Brief 1: Name every food or drink that the aikido camp account mentions at the breakfast in the Italian Market.
Brief 2:
Answer these questions from the aikido camp account, putting each answer on its own line with the matching letter.
(a) From which city was Dave's redeye flight coming?
(b) Who helps Dave with the administrative end of his dojo?
(c) What did Dave and Buck do while the writer was out on an errand?
Brief 3: Extend the aikido camp account, starting right after its final sentence.

++++ Excerpted text

Reminder: practice silently.
~handout given prior to camp
The first day of my vacation week started off with going to the annual aikido summer camp. Well, let me backtrack– it really started off with picking up Dave from the airport. I knew of him prior to reading his blog, but we had somehow never managed to formally meet in person until last week. He was coming in on a redeye flight from Seattle to come to camp here, and I extended the offer of driving him from the airport.
After some slight confusion on how to get out of the airport (and repeated reassurances on Dave’s part that he would not have done much better with navigation), I drove him to a favorite spot for breakfast in the Italian Market. Over huge slices of challah French toast, pancakes, and beverages, we had really great conversations about aikido and the role it has in our lives. Dave runs a dojo of his own, which is doing quite well, due in a large part to the strong partnership he has with his wife, who helps with the administrative end of things. In listening to Dave talk about her, I could tell they have a great relationship, and I really admire them for having that.
After breakfast, there was plenty of time left before registration for camp was to begin, so I took him to my house to hang out for a while. Dave made great friends with Buck– I think dogs recognize other dog-owners instantly and bond with them. I had to run out for a short errand– I was told that he and Buck took a short nap together on the couch while I was away. aww.

++++++++
++++ Input data

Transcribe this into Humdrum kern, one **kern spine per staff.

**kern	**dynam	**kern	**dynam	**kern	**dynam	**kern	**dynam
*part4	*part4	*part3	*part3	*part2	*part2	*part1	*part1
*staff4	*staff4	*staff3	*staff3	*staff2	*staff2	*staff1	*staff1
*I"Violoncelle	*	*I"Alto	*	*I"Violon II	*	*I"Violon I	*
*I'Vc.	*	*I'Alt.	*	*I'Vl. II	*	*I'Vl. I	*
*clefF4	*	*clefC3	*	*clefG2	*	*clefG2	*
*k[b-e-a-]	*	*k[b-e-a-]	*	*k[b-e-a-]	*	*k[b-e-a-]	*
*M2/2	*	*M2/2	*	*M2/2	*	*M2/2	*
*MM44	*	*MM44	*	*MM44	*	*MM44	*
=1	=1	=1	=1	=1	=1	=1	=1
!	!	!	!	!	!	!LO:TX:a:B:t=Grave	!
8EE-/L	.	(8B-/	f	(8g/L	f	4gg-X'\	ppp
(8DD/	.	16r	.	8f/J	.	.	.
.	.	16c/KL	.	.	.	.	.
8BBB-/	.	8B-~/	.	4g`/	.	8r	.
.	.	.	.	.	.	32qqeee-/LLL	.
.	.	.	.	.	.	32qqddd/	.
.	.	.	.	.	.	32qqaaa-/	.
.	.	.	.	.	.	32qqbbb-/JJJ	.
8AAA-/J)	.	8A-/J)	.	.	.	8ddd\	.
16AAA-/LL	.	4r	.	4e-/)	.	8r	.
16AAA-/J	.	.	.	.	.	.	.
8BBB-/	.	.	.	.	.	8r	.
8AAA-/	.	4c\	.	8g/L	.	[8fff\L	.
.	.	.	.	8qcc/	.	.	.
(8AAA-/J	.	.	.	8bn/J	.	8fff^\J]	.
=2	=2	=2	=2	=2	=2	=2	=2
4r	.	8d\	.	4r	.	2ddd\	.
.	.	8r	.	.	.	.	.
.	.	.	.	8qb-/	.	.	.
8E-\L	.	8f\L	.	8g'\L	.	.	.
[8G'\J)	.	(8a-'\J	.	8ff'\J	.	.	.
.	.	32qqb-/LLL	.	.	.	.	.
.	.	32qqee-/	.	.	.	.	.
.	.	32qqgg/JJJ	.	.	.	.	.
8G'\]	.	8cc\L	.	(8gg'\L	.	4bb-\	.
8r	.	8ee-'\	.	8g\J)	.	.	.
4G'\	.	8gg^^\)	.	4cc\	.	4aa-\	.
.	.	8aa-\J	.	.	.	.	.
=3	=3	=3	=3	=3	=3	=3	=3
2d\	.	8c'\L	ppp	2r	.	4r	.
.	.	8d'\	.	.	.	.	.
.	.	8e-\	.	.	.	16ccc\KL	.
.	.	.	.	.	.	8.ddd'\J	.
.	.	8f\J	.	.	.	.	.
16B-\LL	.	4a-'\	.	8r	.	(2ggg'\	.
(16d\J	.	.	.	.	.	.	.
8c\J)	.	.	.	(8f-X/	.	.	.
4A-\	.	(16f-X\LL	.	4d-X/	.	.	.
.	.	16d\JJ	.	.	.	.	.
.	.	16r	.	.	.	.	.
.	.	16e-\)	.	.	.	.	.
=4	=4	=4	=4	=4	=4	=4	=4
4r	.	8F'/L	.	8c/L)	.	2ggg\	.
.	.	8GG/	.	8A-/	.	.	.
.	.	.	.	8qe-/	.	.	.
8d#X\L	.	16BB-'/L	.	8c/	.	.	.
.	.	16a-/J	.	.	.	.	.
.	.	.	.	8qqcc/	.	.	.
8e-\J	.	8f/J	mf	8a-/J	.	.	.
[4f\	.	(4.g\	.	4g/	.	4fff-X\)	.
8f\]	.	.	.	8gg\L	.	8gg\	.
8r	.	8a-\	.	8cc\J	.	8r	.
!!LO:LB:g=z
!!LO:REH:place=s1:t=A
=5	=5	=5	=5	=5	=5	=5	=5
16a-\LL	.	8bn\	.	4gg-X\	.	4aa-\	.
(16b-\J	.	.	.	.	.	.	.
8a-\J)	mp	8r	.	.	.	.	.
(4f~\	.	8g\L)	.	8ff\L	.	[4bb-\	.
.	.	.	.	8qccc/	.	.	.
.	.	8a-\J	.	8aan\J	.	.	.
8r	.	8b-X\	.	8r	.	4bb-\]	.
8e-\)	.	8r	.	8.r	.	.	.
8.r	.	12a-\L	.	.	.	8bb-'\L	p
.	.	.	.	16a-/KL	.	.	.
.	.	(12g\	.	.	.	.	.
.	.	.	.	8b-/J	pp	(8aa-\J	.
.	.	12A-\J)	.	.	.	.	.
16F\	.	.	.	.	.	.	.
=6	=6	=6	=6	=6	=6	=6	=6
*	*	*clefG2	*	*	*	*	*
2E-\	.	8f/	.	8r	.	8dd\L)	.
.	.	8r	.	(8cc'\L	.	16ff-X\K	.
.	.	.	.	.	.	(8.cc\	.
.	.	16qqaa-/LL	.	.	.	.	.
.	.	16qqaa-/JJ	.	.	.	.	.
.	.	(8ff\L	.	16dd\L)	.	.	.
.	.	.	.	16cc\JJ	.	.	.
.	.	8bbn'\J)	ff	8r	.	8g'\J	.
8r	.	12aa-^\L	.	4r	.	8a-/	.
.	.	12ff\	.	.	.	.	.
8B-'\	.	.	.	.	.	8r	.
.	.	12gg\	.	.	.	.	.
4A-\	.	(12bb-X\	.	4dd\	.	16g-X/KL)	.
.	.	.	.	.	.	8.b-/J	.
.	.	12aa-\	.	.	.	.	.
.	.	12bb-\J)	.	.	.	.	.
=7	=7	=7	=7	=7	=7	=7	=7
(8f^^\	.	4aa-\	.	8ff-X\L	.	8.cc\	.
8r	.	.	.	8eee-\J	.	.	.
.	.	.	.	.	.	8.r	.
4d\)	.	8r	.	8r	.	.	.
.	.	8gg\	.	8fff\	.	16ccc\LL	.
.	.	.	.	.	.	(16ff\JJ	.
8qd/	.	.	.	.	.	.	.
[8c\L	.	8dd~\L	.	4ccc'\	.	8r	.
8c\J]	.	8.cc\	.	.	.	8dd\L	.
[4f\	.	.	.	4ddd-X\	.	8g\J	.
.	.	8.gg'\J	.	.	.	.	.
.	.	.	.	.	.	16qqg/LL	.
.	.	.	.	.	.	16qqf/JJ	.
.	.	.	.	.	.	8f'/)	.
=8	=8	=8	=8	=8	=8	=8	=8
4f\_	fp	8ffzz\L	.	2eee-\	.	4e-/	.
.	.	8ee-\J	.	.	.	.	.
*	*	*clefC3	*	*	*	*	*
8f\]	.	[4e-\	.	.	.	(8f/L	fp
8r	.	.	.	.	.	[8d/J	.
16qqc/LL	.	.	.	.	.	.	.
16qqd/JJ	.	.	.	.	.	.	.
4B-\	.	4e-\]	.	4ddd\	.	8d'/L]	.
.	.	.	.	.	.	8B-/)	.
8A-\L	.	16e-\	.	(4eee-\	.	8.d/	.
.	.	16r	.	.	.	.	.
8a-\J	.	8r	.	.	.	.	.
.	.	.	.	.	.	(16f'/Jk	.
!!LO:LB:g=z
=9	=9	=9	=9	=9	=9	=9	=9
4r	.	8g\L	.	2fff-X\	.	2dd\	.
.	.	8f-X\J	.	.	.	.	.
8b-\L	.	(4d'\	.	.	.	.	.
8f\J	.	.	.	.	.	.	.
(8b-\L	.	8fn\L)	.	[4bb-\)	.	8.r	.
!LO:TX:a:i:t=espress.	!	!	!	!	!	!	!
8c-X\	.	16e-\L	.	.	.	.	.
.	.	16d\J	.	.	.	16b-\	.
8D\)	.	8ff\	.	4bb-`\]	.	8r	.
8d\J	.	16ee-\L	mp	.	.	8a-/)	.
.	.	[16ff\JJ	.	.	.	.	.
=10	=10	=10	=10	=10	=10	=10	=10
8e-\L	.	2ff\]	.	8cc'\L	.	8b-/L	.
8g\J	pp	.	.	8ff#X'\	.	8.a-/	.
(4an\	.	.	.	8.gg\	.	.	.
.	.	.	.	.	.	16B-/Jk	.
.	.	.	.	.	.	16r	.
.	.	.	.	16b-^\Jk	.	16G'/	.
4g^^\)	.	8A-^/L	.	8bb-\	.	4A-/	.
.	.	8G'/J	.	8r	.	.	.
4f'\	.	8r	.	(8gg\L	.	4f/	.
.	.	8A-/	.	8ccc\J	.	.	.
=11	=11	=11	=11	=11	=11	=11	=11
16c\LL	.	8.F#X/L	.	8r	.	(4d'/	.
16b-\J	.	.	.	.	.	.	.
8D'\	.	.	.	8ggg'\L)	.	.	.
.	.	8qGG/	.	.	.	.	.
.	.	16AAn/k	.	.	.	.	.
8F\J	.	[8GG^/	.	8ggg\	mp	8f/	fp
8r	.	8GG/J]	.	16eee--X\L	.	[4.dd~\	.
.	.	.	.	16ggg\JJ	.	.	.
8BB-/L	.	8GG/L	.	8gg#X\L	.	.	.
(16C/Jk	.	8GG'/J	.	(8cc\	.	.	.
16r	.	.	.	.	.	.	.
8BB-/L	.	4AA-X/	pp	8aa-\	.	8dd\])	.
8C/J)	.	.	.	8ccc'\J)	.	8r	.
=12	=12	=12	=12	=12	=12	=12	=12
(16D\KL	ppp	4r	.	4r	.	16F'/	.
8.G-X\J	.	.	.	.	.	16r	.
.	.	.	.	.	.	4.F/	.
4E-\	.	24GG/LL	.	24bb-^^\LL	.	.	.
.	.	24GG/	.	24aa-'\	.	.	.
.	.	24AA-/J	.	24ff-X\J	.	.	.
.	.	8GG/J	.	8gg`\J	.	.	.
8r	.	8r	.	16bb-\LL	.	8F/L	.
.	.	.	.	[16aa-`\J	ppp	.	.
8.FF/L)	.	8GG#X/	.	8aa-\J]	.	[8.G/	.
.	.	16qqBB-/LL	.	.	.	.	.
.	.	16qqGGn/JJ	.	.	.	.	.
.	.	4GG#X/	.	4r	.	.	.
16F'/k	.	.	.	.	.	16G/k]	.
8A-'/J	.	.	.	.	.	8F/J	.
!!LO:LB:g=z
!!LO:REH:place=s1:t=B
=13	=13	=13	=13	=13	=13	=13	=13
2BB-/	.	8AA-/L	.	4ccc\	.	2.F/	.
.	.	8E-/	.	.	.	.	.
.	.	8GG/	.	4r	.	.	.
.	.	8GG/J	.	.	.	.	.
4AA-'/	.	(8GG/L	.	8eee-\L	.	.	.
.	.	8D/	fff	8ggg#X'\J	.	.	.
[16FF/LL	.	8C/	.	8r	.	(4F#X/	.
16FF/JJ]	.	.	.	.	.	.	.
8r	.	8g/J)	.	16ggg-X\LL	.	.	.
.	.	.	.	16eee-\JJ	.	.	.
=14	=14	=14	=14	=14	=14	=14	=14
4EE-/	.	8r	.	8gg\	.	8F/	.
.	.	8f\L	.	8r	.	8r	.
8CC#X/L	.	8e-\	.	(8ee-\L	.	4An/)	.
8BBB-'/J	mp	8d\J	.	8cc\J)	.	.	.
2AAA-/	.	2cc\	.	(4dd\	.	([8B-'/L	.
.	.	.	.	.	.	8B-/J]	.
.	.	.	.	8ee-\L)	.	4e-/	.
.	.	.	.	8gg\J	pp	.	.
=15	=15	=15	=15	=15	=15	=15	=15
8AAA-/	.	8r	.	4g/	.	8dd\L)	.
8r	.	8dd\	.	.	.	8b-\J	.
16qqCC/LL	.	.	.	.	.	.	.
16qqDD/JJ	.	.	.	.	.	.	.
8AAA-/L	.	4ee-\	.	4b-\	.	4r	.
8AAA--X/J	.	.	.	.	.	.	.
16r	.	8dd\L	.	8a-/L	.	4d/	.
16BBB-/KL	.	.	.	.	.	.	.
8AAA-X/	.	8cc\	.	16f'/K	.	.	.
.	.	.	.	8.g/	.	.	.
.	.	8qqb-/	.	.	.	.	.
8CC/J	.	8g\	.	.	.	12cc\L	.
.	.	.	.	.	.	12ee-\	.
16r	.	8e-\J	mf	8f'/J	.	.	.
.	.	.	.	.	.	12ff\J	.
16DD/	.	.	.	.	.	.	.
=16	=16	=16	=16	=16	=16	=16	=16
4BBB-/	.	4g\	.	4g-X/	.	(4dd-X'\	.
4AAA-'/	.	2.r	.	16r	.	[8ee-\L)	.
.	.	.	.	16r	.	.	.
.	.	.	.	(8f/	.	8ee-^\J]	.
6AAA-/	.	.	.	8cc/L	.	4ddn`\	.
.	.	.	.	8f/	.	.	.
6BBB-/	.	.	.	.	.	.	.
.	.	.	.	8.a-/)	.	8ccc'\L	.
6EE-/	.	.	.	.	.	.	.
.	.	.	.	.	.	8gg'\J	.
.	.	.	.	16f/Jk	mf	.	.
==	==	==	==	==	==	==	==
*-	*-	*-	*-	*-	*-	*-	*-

++++++++

Exercise answer 1: Challah French toast, pancakes, and beverages.

Exercise answer 2:
(a) Seattle.
(b) His wife.
(c) They took a short nap together on the couch.

Exercise answer 3:
There was more confusion getting to the registration site (of all my years of attending camp, I’ve only stayed overnight once; I usually commute from home, since it’s close by)– but we made it, and we attended the first class together.
Unfortunately, I didn’t get the opportunity to take ukemi (i.e. practice) with Dave this time, but fortunately, I practiced with a lot of different folks in the two swelteringly hot hours of class. I mostly disregarded the advice to practice silently. Some of the folks were people I knew and hadn’t seen in a while, and we caught up while we threw each other around. One orange belt kept thanking me profusely for teaching her footwork and I had to gently remind her to keep practicing instead of talking.
And then, before I knew it, it was the end of class. I couldn’t stay for more– I had to go home and pack for the rest of my vacation.
I’ve said it before, and I’ll say it again: my favorite part of camp is getting to know people and making friends. I’m glad I got a chance to get to know Dave, and I hope to meet up with him again.